Let's consider the following hypothetical FASTA file (which contains some overly simplistic DNA sequences):

>AT1G01140.1 (version 1)
AACCGGTT
>AT1G01140.1 (version 2)
TTGGCCAA
>AT1G01140.2 (version 1)
CCGGAATT
>AT1G01140.2 (version 1)
CCGGAATT

The 3rd and 4th entries are clearly duplicated (both FASTA header and sequence), and the other entries have similar. but unique, headers. Of course, the person who is using this sequence file may not be aware of this (a FASTA file could contain millions of sequences). So question number 1 is:

Who's job is it to check for unique FASTA headers? The person who generated the data file, or the person who wrote the software tool that has to process it?

We frequently generate FASTA tools directly from websites and databases so I think that we — bioinformatics users — have increasingly put too much faith in assuming that someone else (the person who wrote the FASTA-exporting code) has already tackled the problem for us.

This problem starts to get more complex when I tell you that I have used various bioinformatics tools in the past that have done one of two things with FASTA headers:

  1. Ignore any characters beyond the nth character
  2. Ignore any characters after whitepsace

In both of these situations, a program might consider the above file to contain only two unique entries (ignores after whitespace), or even one unique entry (ignores after 8 characters). This is clearly dangerous, and if the program in question needs to use a unique FASTA header as a key in hash, then duplicate headers may cause problems. Hopefully, a good programmer won't impose arbitrary limits like this. However, this brings me to question number 2:

How should a program deal with duplicate FASTA headers?

There are many options here:

  1. Refuse to run without telling you what the problem is (I've seen this before)
  2. Refuse to run and tell you that there are duplicate headers
  3. Refuse to run and tell you which headers are duplicated
  4. Run and simply ignore any entries with duplicate headers
  5. Run and simply ignore any entries with duplicate headers, and report the duplicates
  6. Check whether entries with duplicate headers also have duplicate sequences. This could potentially reveal whether it is a genuine duplication of the entire entry, or whether different genes/sequences just happen to share the same name/identifier (this is possible, if not unlikely, with short gene names from different species).
  7. Check for duplicate headers, report on duplicates, but don't stop the program running and instead add an extra character to duplicate headers to make them unique (e.g. append .1, .2, .3 etc)

The last option is the most work for the programmer but will catch most errors and problems. But how many of us would ever take that much time to catch what might be user error, but which might be a glitch in the FASTA export routine of a different program?

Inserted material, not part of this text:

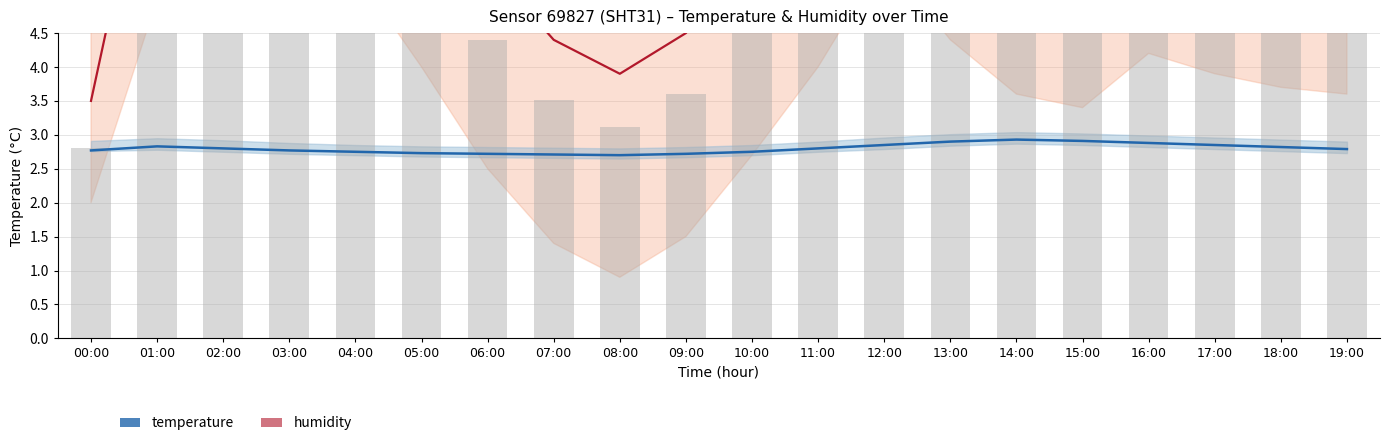

Reading left to right, extract all data points from this chart.

humidity: 00:00=3.5	01:00=8.0	02:00=8.7	03:00=9.4	04:00=8.4	05:00=7.0	06:00=5.5	07:00=4.4	08:00=3.9	09:00=4.5	10:00=5.7	11:00=7.0	12:00=8.6	13:00=7.4	14:00=6.6	15:00=6.4	16:00=7.2	17:00=6.9	18:00=6.7	19:00=6.6
temperature: 00:00=2.8	01:00=2.8	02:00=2.8	03:00=2.8	04:00=2.8	05:00=2.7	06:00=2.7	07:00=2.7	08:00=2.7	09:00=2.7	10:00=2.8	11:00=2.8	12:00=2.9	13:00=2.9	14:00=2.9	15:00=2.9	16:00=2.9	17:00=2.9	18:00=2.8	19:00=2.8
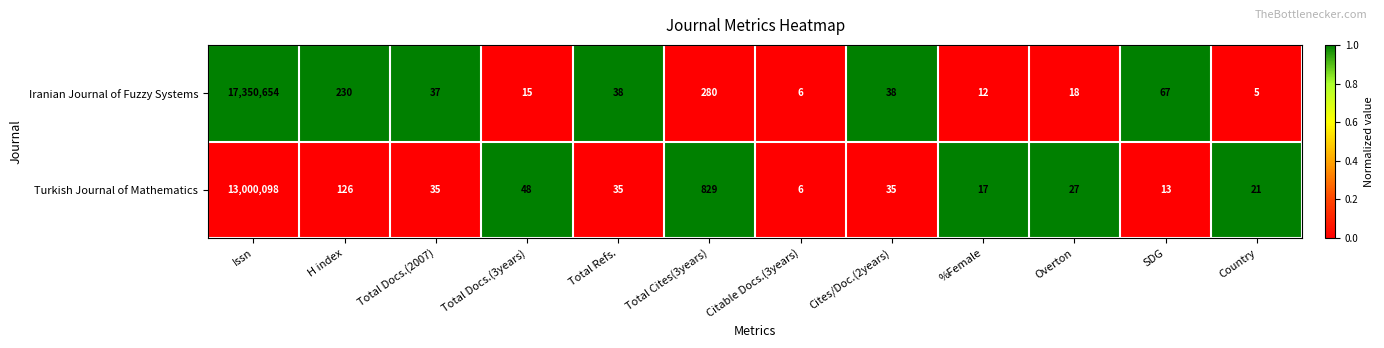

What is the spread (max minus min) of values at Total Cites(3years)?

549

This whole scenario gets messier still when you consider that some institutions (I'm looking at you NCBI) have imposed their own guidelines on FASTA description lines. In the original twitter thread, Matt MacManes suggested that FASTA headers be no longer than 100 characters. Sounds good in practice, but then you run into entries from databases like FlyBase such as this one:

>FBgn0046814 type=gene; loc=2L:complement(9950437..9950455); ID=FBgn0046814; name=mir-87; dbxref=FlyBase:FBgn0046814,FlyBase:FBan0032981,FlyBase_Annotation_IDs:CR32981,GB:AE003626,MIR:MI0000382,flight:FBgn0046814,flymine:FBgn0046814,hdri:FBgn0046814,ihop:1478786; derived_computed_cyto=30F1-30F1%3B Limits computationally determined from genome sequence between @P{EP}CG5899<up>EP701</up>@ and @P{EP}CG4747<up>EP594</up>@%26@P{lacW}l(2)k13305<up>k13305</up>@; gbunit=AE014134; MD5=10a65ff8961e4823bad6c34e37813302; length=19; release=r5.21; species=Dmel;
TGAGCAAAATTTCAGGTGT

That's 555 characters of FASTA description for 20 characters of sequence. You would hope that this FASTA header line is unique!